What the task requires —
Report the number of lines in the records below that contain the word "parameter", and nothing more.

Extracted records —
=======
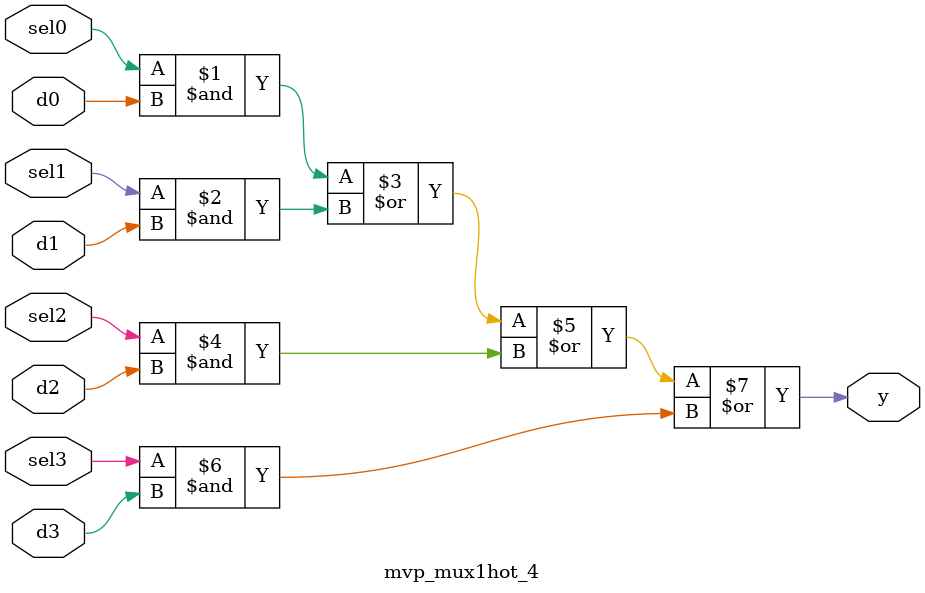
<source format=v>

`include "m14k_const.vh"
module mvp_mux1hot_4(
	y,
	sel0,
	d0,
	sel1,
	d1,
	sel2,
	d2,
	sel3,
	d3
);
// synopsys template
parameter WIDTH = 1;

output [WIDTH-1:0]	y;

input			sel0;
input			sel1;
input			sel2;
input			sel3;
input  [WIDTH-1:0]	d0;
input  [WIDTH-1:0]	d1;
input  [WIDTH-1:0]	d2;
input  [WIDTH-1:0]	d3;


 assign y = 
	{WIDTH{sel0}} & d0 |
	{WIDTH{sel1}} & d1 |
	{WIDTH{sel2}} & d2 |
	{WIDTH{sel3}} & d3 ;


endmodule

</source>
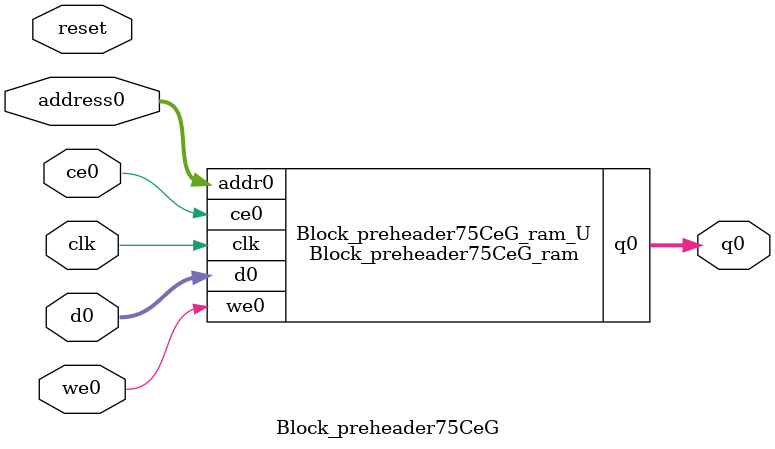
<source format=v>
`timescale 1 ns / 1 ps
module Block_preheader75CeG_ram (addr0, ce0, d0, we0, q0,  clk);

parameter DWIDTH = 4;
parameter AWIDTH = 8;
parameter MEM_SIZE = 162;

input[AWIDTH-1:0] addr0;
input ce0;
input[DWIDTH-1:0] d0;
input we0;
output reg[DWIDTH-1:0] q0;
input clk;

(* ram_style = "distributed" *)reg [DWIDTH-1:0] ram[0:MEM_SIZE-1];




always @(posedge clk)  
begin 
    if (ce0) begin
        if (we0) 
            ram[addr0] <= d0; 
        q0 <= ram[addr0];
    end
end


endmodule

`timescale 1 ns / 1 ps
module Block_preheader75CeG(
    reset,
    clk,
    address0,
    ce0,
    we0,
    d0,
    q0);

parameter DataWidth = 32'd4;
parameter AddressRange = 32'd162;
parameter AddressWidth = 32'd8;
input reset;
input clk;
input[AddressWidth - 1:0] address0;
input ce0;
input we0;
input[DataWidth - 1:0] d0;
output[DataWidth - 1:0] q0;



Block_preheader75CeG_ram Block_preheader75CeG_ram_U(
    .clk( clk ),
    .addr0( address0 ),
    .ce0( ce0 ),
    .we0( we0 ),
    .d0( d0 ),
    .q0( q0 ));

endmodule


</source>
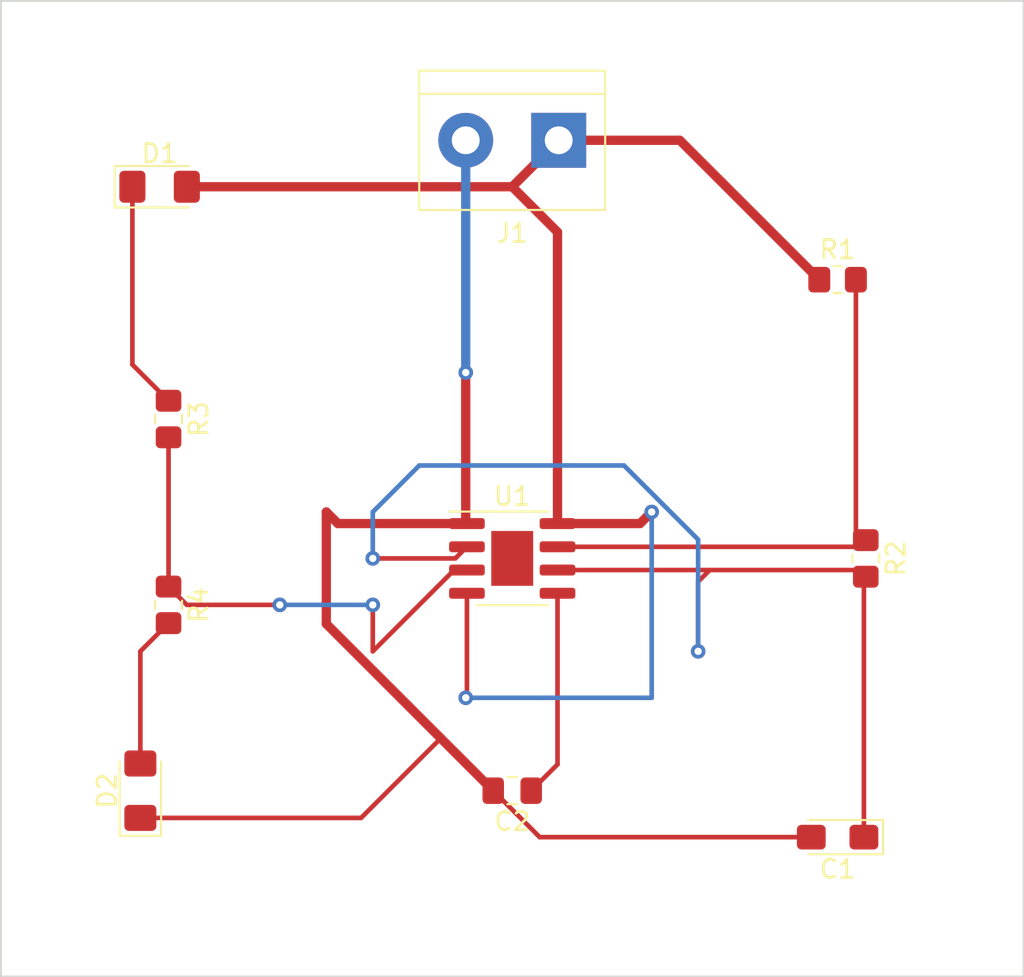
<source format=kicad_pcb>
(kicad_pcb (version 20211014) (generator pcbnew)

  (general
    (thickness 1.6)
  )

  (paper "A4")
  (layers
    (0 "F.Cu" signal)
    (31 "B.Cu" signal)
    (32 "B.Adhes" user "B.Adhesive")
    (33 "F.Adhes" user "F.Adhesive")
    (34 "B.Paste" user)
    (35 "F.Paste" user)
    (36 "B.SilkS" user "B.Silkscreen")
    (37 "F.SilkS" user "F.Silkscreen")
    (38 "B.Mask" user)
    (39 "F.Mask" user)
    (40 "Dwgs.User" user "User.Drawings")
    (41 "Cmts.User" user "User.Comments")
    (42 "Eco1.User" user "User.Eco1")
    (43 "Eco2.User" user "User.Eco2")
    (44 "Edge.Cuts" user)
    (45 "Margin" user)
    (46 "B.CrtYd" user "B.Courtyard")
    (47 "F.CrtYd" user "F.Courtyard")
    (48 "B.Fab" user)
    (49 "F.Fab" user)
    (50 "User.1" user)
    (51 "User.2" user)
    (52 "User.3" user)
    (53 "User.4" user)
    (54 "User.5" user)
    (55 "User.6" user)
    (56 "User.7" user)
    (57 "User.8" user)
    (58 "User.9" user)
  )

  (setup
    (stackup
      (layer "F.SilkS" (type "Top Silk Screen"))
      (layer "F.Paste" (type "Top Solder Paste"))
      (layer "F.Mask" (type "Top Solder Mask") (thickness 0.01))
      (layer "F.Cu" (type "copper") (thickness 0.035))
      (layer "dielectric 1" (type "core") (thickness 1.51) (material "FR4") (epsilon_r 4.5) (loss_tangent 0.02))
      (layer "B.Cu" (type "copper") (thickness 0.035))
      (layer "B.Mask" (type "Bottom Solder Mask") (thickness 0.01))
      (layer "B.Paste" (type "Bottom Solder Paste"))
      (layer "B.SilkS" (type "Bottom Silk Screen"))
      (copper_finish "None")
      (dielectric_constraints no)
    )
    (pad_to_mask_clearance 0)
    (pcbplotparams
      (layerselection 0x00010fc_ffffffff)
      (disableapertmacros false)
      (usegerberextensions false)
      (usegerberattributes true)
      (usegerberadvancedattributes true)
      (creategerberjobfile true)
      (svguseinch false)
      (svgprecision 6)
      (excludeedgelayer true)
      (plotframeref false)
      (viasonmask false)
      (mode 1)
      (useauxorigin false)
      (hpglpennumber 1)
      (hpglpenspeed 20)
      (hpglpendiameter 15.000000)
      (dxfpolygonmode true)
      (dxfimperialunits true)
      (dxfusepcbnewfont true)
      (psnegative false)
      (psa4output false)
      (plotreference true)
      (plotvalue true)
      (plotinvisibletext false)
      (sketchpadsonfab false)
      (subtractmaskfromsilk false)
      (outputformat 1)
      (mirror false)
      (drillshape 0)
      (scaleselection 1)
      (outputdirectory "D:/2023 wi/EE201/lab4/excercise2/output/")
    )
  )

  (net 0 "")
  (net 1 "/pin_2")
  (net 2 "GND")
  (net 3 "Net-(C2-Pad1)")
  (net 4 "Net-(D1-Pad1)")
  (net 5 "+9V")
  (net 6 "Net-(D2-Pad2)")
  (net 7 "Net-(R1-Pad2)")
  (net 8 "/pin_3")

  (footprint "TerminalBlock:TerminalBlock_bornier-2_P5.08mm" (layer "F.Cu") (at 147.32 66.04 180))

  (footprint "Resistor_SMD:R_0805_2012Metric_Pad1.20x1.40mm_HandSolder" (layer "F.Cu") (at 164.1 88.9 -90))

  (footprint "Resistor_SMD:R_0805_2012Metric_Pad1.20x1.40mm_HandSolder" (layer "F.Cu") (at 126 81.28 -90))

  (footprint "Resistor_SMD:R_0805_2012Metric_Pad1.20x1.40mm_HandSolder" (layer "F.Cu") (at 126 91.44 -90))

  (footprint "Resistor_SMD:R_0805_2012Metric_Pad1.20x1.40mm_HandSolder" (layer "F.Cu") (at 162.56 73.66))

  (footprint "LED_SMD:LED_1206_3216Metric_Pad1.42x1.75mm_HandSolder" (layer "F.Cu") (at 124.46 101.6 90))

  (footprint "Capacitor_Tantalum_SMD:CP_EIA-3216-18_Kemet-A_Pad1.58x1.35mm_HandSolder" (layer "F.Cu") (at 162.56 104.14 180))

  (footprint "Capacitor_SMD:C_0805_2012Metric_Pad1.18x1.45mm_HandSolder" (layer "F.Cu") (at 144.78 101.6 180))

  (footprint "Package_SO:SOIC-8-1EP_3.9x4.9mm_P1.27mm_EP2.29x3mm" (layer "F.Cu") (at 144.78 88.9))

  (footprint "LED_SMD:LED_1206_3216Metric_Pad1.42x1.75mm_HandSolder" (layer "F.Cu") (at 125.5125 68.58))

  (gr_rect (start 116.84 58.42) (end 172.72 111.76) (layer "Edge.Cuts") (width 0.1) (fill none) (tstamp 8a568053-dd3e-48fa-bcc1-c410570d6fe7))

  (segment (start 163.735 89.535) (end 164.1 89.9) (width 0.254) (layer "F.Cu") (net 1) (tstamp 1d5e7cd8-462e-4f87-b519-d8b8048eae10))
  (segment (start 155.575 89.535) (end 154.94 90.17) (width 0.254) (layer "F.Cu") (net 1) (tstamp 1e8bbfb7-7597-437b-ab32-5f19d3fa766a))
  (segment (start 141.67 88.9) (end 142.305 88.265) (width 0.254) (layer "F.Cu") (net 1) (tstamp 3b57412c-617c-4cf1-8e7b-36c59f358d0e))
  (segment (start 155.575 89.535) (end 163.735 89.535) (width 0.254) (layer "F.Cu") (net 1) (tstamp 41633396-61a1-4387-b2a2-3829b44975e1))
  (segment (start 137.16 88.9) (end 141.67 88.9) (width 0.254) (layer "F.Cu") (net 1) (tstamp 6e35b052-b70a-4bc7-9f26-7ef06890c5d3))
  (segment (start 163.9975 90.0025) (end 163.9975 104.14) (width 0.254) (layer "F.Cu") (net 1) (tstamp ab056862-3db7-4727-813f-f95d0778b166))
  (segment (start 147.255 89.535) (end 155.575 89.535) (width 0.254) (layer "F.Cu") (net 1) (tstamp c87ff16d-747c-4697-a098-aa78ac9c707d))
  (segment (start 164.1 89.9) (end 163.9975 90.0025) (width 0.254) (layer "F.Cu") (net 1) (tstamp d51665aa-2d1b-4257-85f4-bec0a73b94af))
  (segment (start 154.94 90.17) (end 154.94 93.98) (width 0.254) (layer "F.Cu") (net 1) (tstamp eba635c5-80a1-4ff1-9dc2-ed1f2f7ba335))
  (via (at 137.16 88.9) (size 0.8) (drill 0.4) (layers "F.Cu" "B.Cu") (net 1) (tstamp 74e7e100-9f66-4ec1-a815-3e94c251ba4e))
  (via (at 154.94 93.98) (size 0.8) (drill 0.4) (layers "F.Cu" "B.Cu") (net 1) (tstamp ed673ecc-49ff-4e97-be76-c249901c22b9))
  (segment (start 139.7 83.82) (end 137.16 86.36) (width 0.254) (layer "B.Cu") (net 1) (tstamp 1f4a3ee0-5554-467d-99c6-40439879e15c))
  (segment (start 150.888134 83.82) (end 139.7 83.82) (width 0.254) (layer "B.Cu") (net 1) (tstamp 2a864409-58ee-48e0-a734-217fe45360c0))
  (segment (start 137.16 86.36) (end 137.16 88.9) (width 0.254) (layer "B.Cu") (net 1) (tstamp 7ad7d5f6-b9b6-4b74-9836-5b7e9038df7e))
  (segment (start 154.94 93.98) (end 154.94 87.871866) (width 0.254) (layer "B.Cu") (net 1) (tstamp 974f5f7f-e935-4c74-9291-031a042af6ef))
  (segment (start 154.94 87.871866) (end 150.888134 83.82) (width 0.254) (layer "B.Cu") (net 1) (tstamp e7bdd9d2-326a-4a2a-800a-aa0616b96474))
  (segment (start 135.255 86.995) (end 134.62 86.36) (width 0.508) (layer "F.Cu") (net 2) (tstamp 13b211df-dfd9-46c6-aec5-78548ac9133d))
  (segment (start 143.7425 101.6) (end 146.2825 104.14) (width 0.254) (layer "F.Cu") (net 2) (tstamp 1e198cef-6240-4c46-b5fb-7db55f03b714))
  (segment (start 134.62 86.36) (end 134.62 92.4775) (width 0.508) (layer "F.Cu") (net 2) (tstamp 2e42316d-a0f5-497f-a14e-5429d4a937c5))
  (segment (start 136.522 103.0875) (end 140.876 98.7335) (width 0.254) (layer "F.Cu") (net 2) (tstamp 3444055c-8ec7-47b3-9b4d-8e3cea53ef0b))
  (segment (start 142.24 86.93) (end 142.305 86.995) (width 0.508) (layer "F.Cu") (net 2) (tstamp 39db9e56-46f0-4aa9-8596-f1e2fd97a44b))
  (segment (start 124.46 103.0875) (end 136.522 103.0875) (width 0.254) (layer "F.Cu") (net 2) (tstamp 54a21623-f368-4d20-b5e3-c4bd6b716bfd))
  (segment (start 146.2825 104.14) (end 161.1225 104.14) (width 0.254) (layer "F.Cu") (net 2) (tstamp 5d65ac49-428a-441a-9d44-3e326bcf7efb))
  (segment (start 140.876 98.7335) (end 143.7425 101.6) (width 0.508) (layer "F.Cu") (net 2) (tstamp ba1ddfa8-4062-4eef-8b05-19b4f2da792b))
  (segment (start 142.305 86.995) (end 135.255 86.995) (width 0.508) (layer "F.Cu") (net 2) (tstamp c3a5726e-454d-4558-9850-25ac28764ff4))
  (segment (start 142.24 78.74) (end 142.24 86.93) (width 0.508) (layer "F.Cu") (net 2) (tstamp d56ca44d-59d5-4bc1-868c-82ed50bb6878))
  (segment (start 134.62 92.4775) (end 140.876 98.7335) (width 0.508) (layer "F.Cu") (net 2) (tstamp f3019b6c-1c22-47ed-b560-a29f773522a7))
  (via (at 142.24 78.74) (size 0.8) (drill 0.4) (layers "F.Cu" "B.Cu") (net 2) (tstamp cc917634-e18c-44a2-be57-b1550b10b636))
  (segment (start 142.24 66.04) (end 142.24 78.74) (width 0.508) (layer "B.Cu") (net 2) (tstamp a3d13e27-d099-4b61-ac1d-782ba4f5d137))
  (segment (start 147.255 100.1625) (end 145.8175 101.6) (width 0.254) (layer "F.Cu") (net 3) (tstamp 0a485c6f-d15d-4d1a-9f30-4c8e9fb646a6))
  (segment (start 147.255 90.805) (end 147.255 100.1625) (width 0.254) (layer "F.Cu") (net 3) (tstamp 2689069a-0359-4d0a-8656-819a9ad324b1))
  (segment (start 124.025 78.305) (end 126 80.28) (width 0.254) (layer "F.Cu") (net 4) (tstamp 500db37b-fa6e-40e8-91db-57743d93411f))
  (segment (start 124.025 68.58) (end 124.025 78.305) (width 0.254) (layer "F.Cu") (net 4) (tstamp c6df4eb0-4819-4989-8759-e86754c9372c))
  (segment (start 144.78 68.58) (end 147.255 71.055) (width 0.508) (layer "F.Cu") (net 5) (tstamp 1fc04322-5f87-4cc9-a9b0-c4528456dcee))
  (segment (start 127 68.58) (end 144.78 68.58) (width 0.508) (layer "F.Cu") (net 5) (tstamp 498a55a5-a14e-488a-a4a1-a361c6daa52f))
  (segment (start 147.255 86.995) (end 151.765 86.995) (width 0.508) (layer "F.Cu") (net 5) (tstamp 4ec844f5-54db-4880-b257-16cc4c3bc217))
  (segment (start 142.305 96.455) (end 142.24 96.52) (width 0.254) (layer "F.Cu") (net 5) (tstamp 659c4cd4-bc39-40ae-8ec6-bace910cf6f2))
  (segment (start 147.255 71.055) (end 147.255 86.995) (width 0.508) (layer "F.Cu") (net 5) (tstamp 6bf5e31d-508f-4b80-9371-4aa5674ebd45))
  (segment (start 142.305 90.805) (end 142.305 96.455) (width 0.254) (layer "F.Cu") (net 5) (tstamp 9b8c314d-8174-42cd-b766-80bde0990d64))
  (segment (start 147.32 66.04) (end 153.94 66.04) (width 0.508) (layer "F.Cu") (net 5) (tstamp a490e8f5-b41c-4bb9-a979-7333d9af5a1f))
  (segment (start 153.94 66.04) (end 161.56 73.66) (width 0.508) (layer "F.Cu") (net 5) (tstamp bda89e94-55f1-4f25-ad9f-f331bfe13cea))
  (segment (start 151.765 86.995) (end 152.4 86.36) (width 0.508) (layer "F.Cu") (net 5) (tstamp fbf7458a-62a1-4770-bf9a-91d57d56c157))
  (segment (start 144.78 68.58) (end 147.32 66.04) (width 0.508) (layer "F.Cu") (net 5) (tstamp fcd39609-8904-4768-8cfe-c931c4aa27af))
  (via (at 142.24 96.52) (size 0.8) (drill 0.4) (layers "F.Cu" "B.Cu") (net 5) (tstamp 686c9d39-38f1-48fa-95d1-03316a5bbf5d))
  (via (at 152.4 86.36) (size 0.8) (drill 0.4) (layers "F.Cu" "B.Cu") (net 5) (tstamp ff5044ca-15d9-4aa9-a787-3746e25fb33b))
  (segment (start 152.4 96.52) (end 152.4 86.36) (width 0.254) (layer "B.Cu") (net 5) (tstamp 238da7c5-3b26-4a6c-84cd-c3f6541c26ee))
  (segment (start 142.24 96.52) (end 152.4 96.52) (width 0.254) (layer "B.Cu") (net 5) (tstamp af594813-5113-4423-8305-286840ffbbbb))
  (segment (start 126 92.44) (end 124.46 93.98) (width 0.254) (layer "F.Cu") (net 6) (tstamp 1362e94b-2c05-4439-a112-0bb80615dfc2))
  (segment (start 124.46 93.98) (end 124.46 100.1125) (width 0.254) (layer "F.Cu") (net 6) (tstamp d17381e8-f78c-4bd8-aeea-3f4e52db8c89))
  (segment (start 163.56 73.66) (end 163.56 87.36) (width 0.254) (layer "F.Cu") (net 7) (tstamp 25cbff17-3300-44f8-955b-005a427898bd))
  (segment (start 163.735 88.265) (end 164.1 87.9) (width 0.254) (layer "F.Cu") (net 7) (tstamp c27f5f1b-f79e-4e27-867a-f36deae4bf6a))
  (segment (start 147.255 88.265) (end 163.735 88.265) (width 0.254) (layer "F.Cu") (net 7) (tstamp c511cbbd-5b35-429a-b0cb-835925fa5930))
  (segment (start 163.56 87.36) (end 164.1 87.9) (width 0.254) (layer "F.Cu") (net 7) (tstamp fb89212c-9cda-4c91-bb15-5c2210820580))
  (segment (start 142.305 89.535) (end 141.605 89.535) (width 0.254) (layer "F.Cu") (net 8) (tstamp 1291ca90-c40d-496d-92fc-994f9057bbf4))
  (segment (start 141.605 89.535) (end 137.16 93.98) (width 0.254) (layer "F.Cu") (net 8) (tstamp 2273eb61-f70e-4012-a335-47727c023a71))
  (segment (start 137.16 93.98) (end 137.16 91.44) (width 0.254) (layer "F.Cu") (net 8) (tstamp 84e3d6cc-1883-4b8a-90f5-7daecb8017a6))
  (segment (start 132.08 91.44) (end 127 91.44) (width 0.254) (layer "F.Cu") (net 8) (tstamp 886902a3-fec3-4678-ae0f-26dc9ea46a68))
  (segment (start 127 91.44) (end 126 90.44) (width 0.254) (layer "F.Cu") (net 8) (tstamp cc70123d-2b73-4d4c-a02d-d9d9ef31aea0))
  (segment (start 142.305 89.535) (end 141.457 89.535) (width 0.254) (layer "F.Cu") (net 8) (tstamp ef87730c-8a54-4455-be0d-b70e66ad5ba0))
  (segment (start 126 82.28) (end 126 90.44) (width 0.254) (layer "F.Cu") (net 8) (tstamp f8fbd3f7-73b7-4f7d-8ea9-96b37d7f1741))
  (via (at 132.08 91.44) (size 0.8) (drill 0.4) (layers "F.Cu" "B.Cu") (net 8) (tstamp 02ca07d0-7f51-4c7a-abd2-6f8f015c9a9e))
  (via (at 137.16 91.44) (size 0.8) (drill 0.4) (layers "F.Cu" "B.Cu") (net 8) (tstamp 327d07bb-3989-46a9-804d-2732c828115b))
  (segment (start 137.16 91.44) (end 132.08 91.44) (width 0.254) (layer "B.Cu") (net 8) (tstamp 1cb59679-338f-40aa-bc38-0c7ee70ccd3a))

)

</source>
=======
Answer below —
7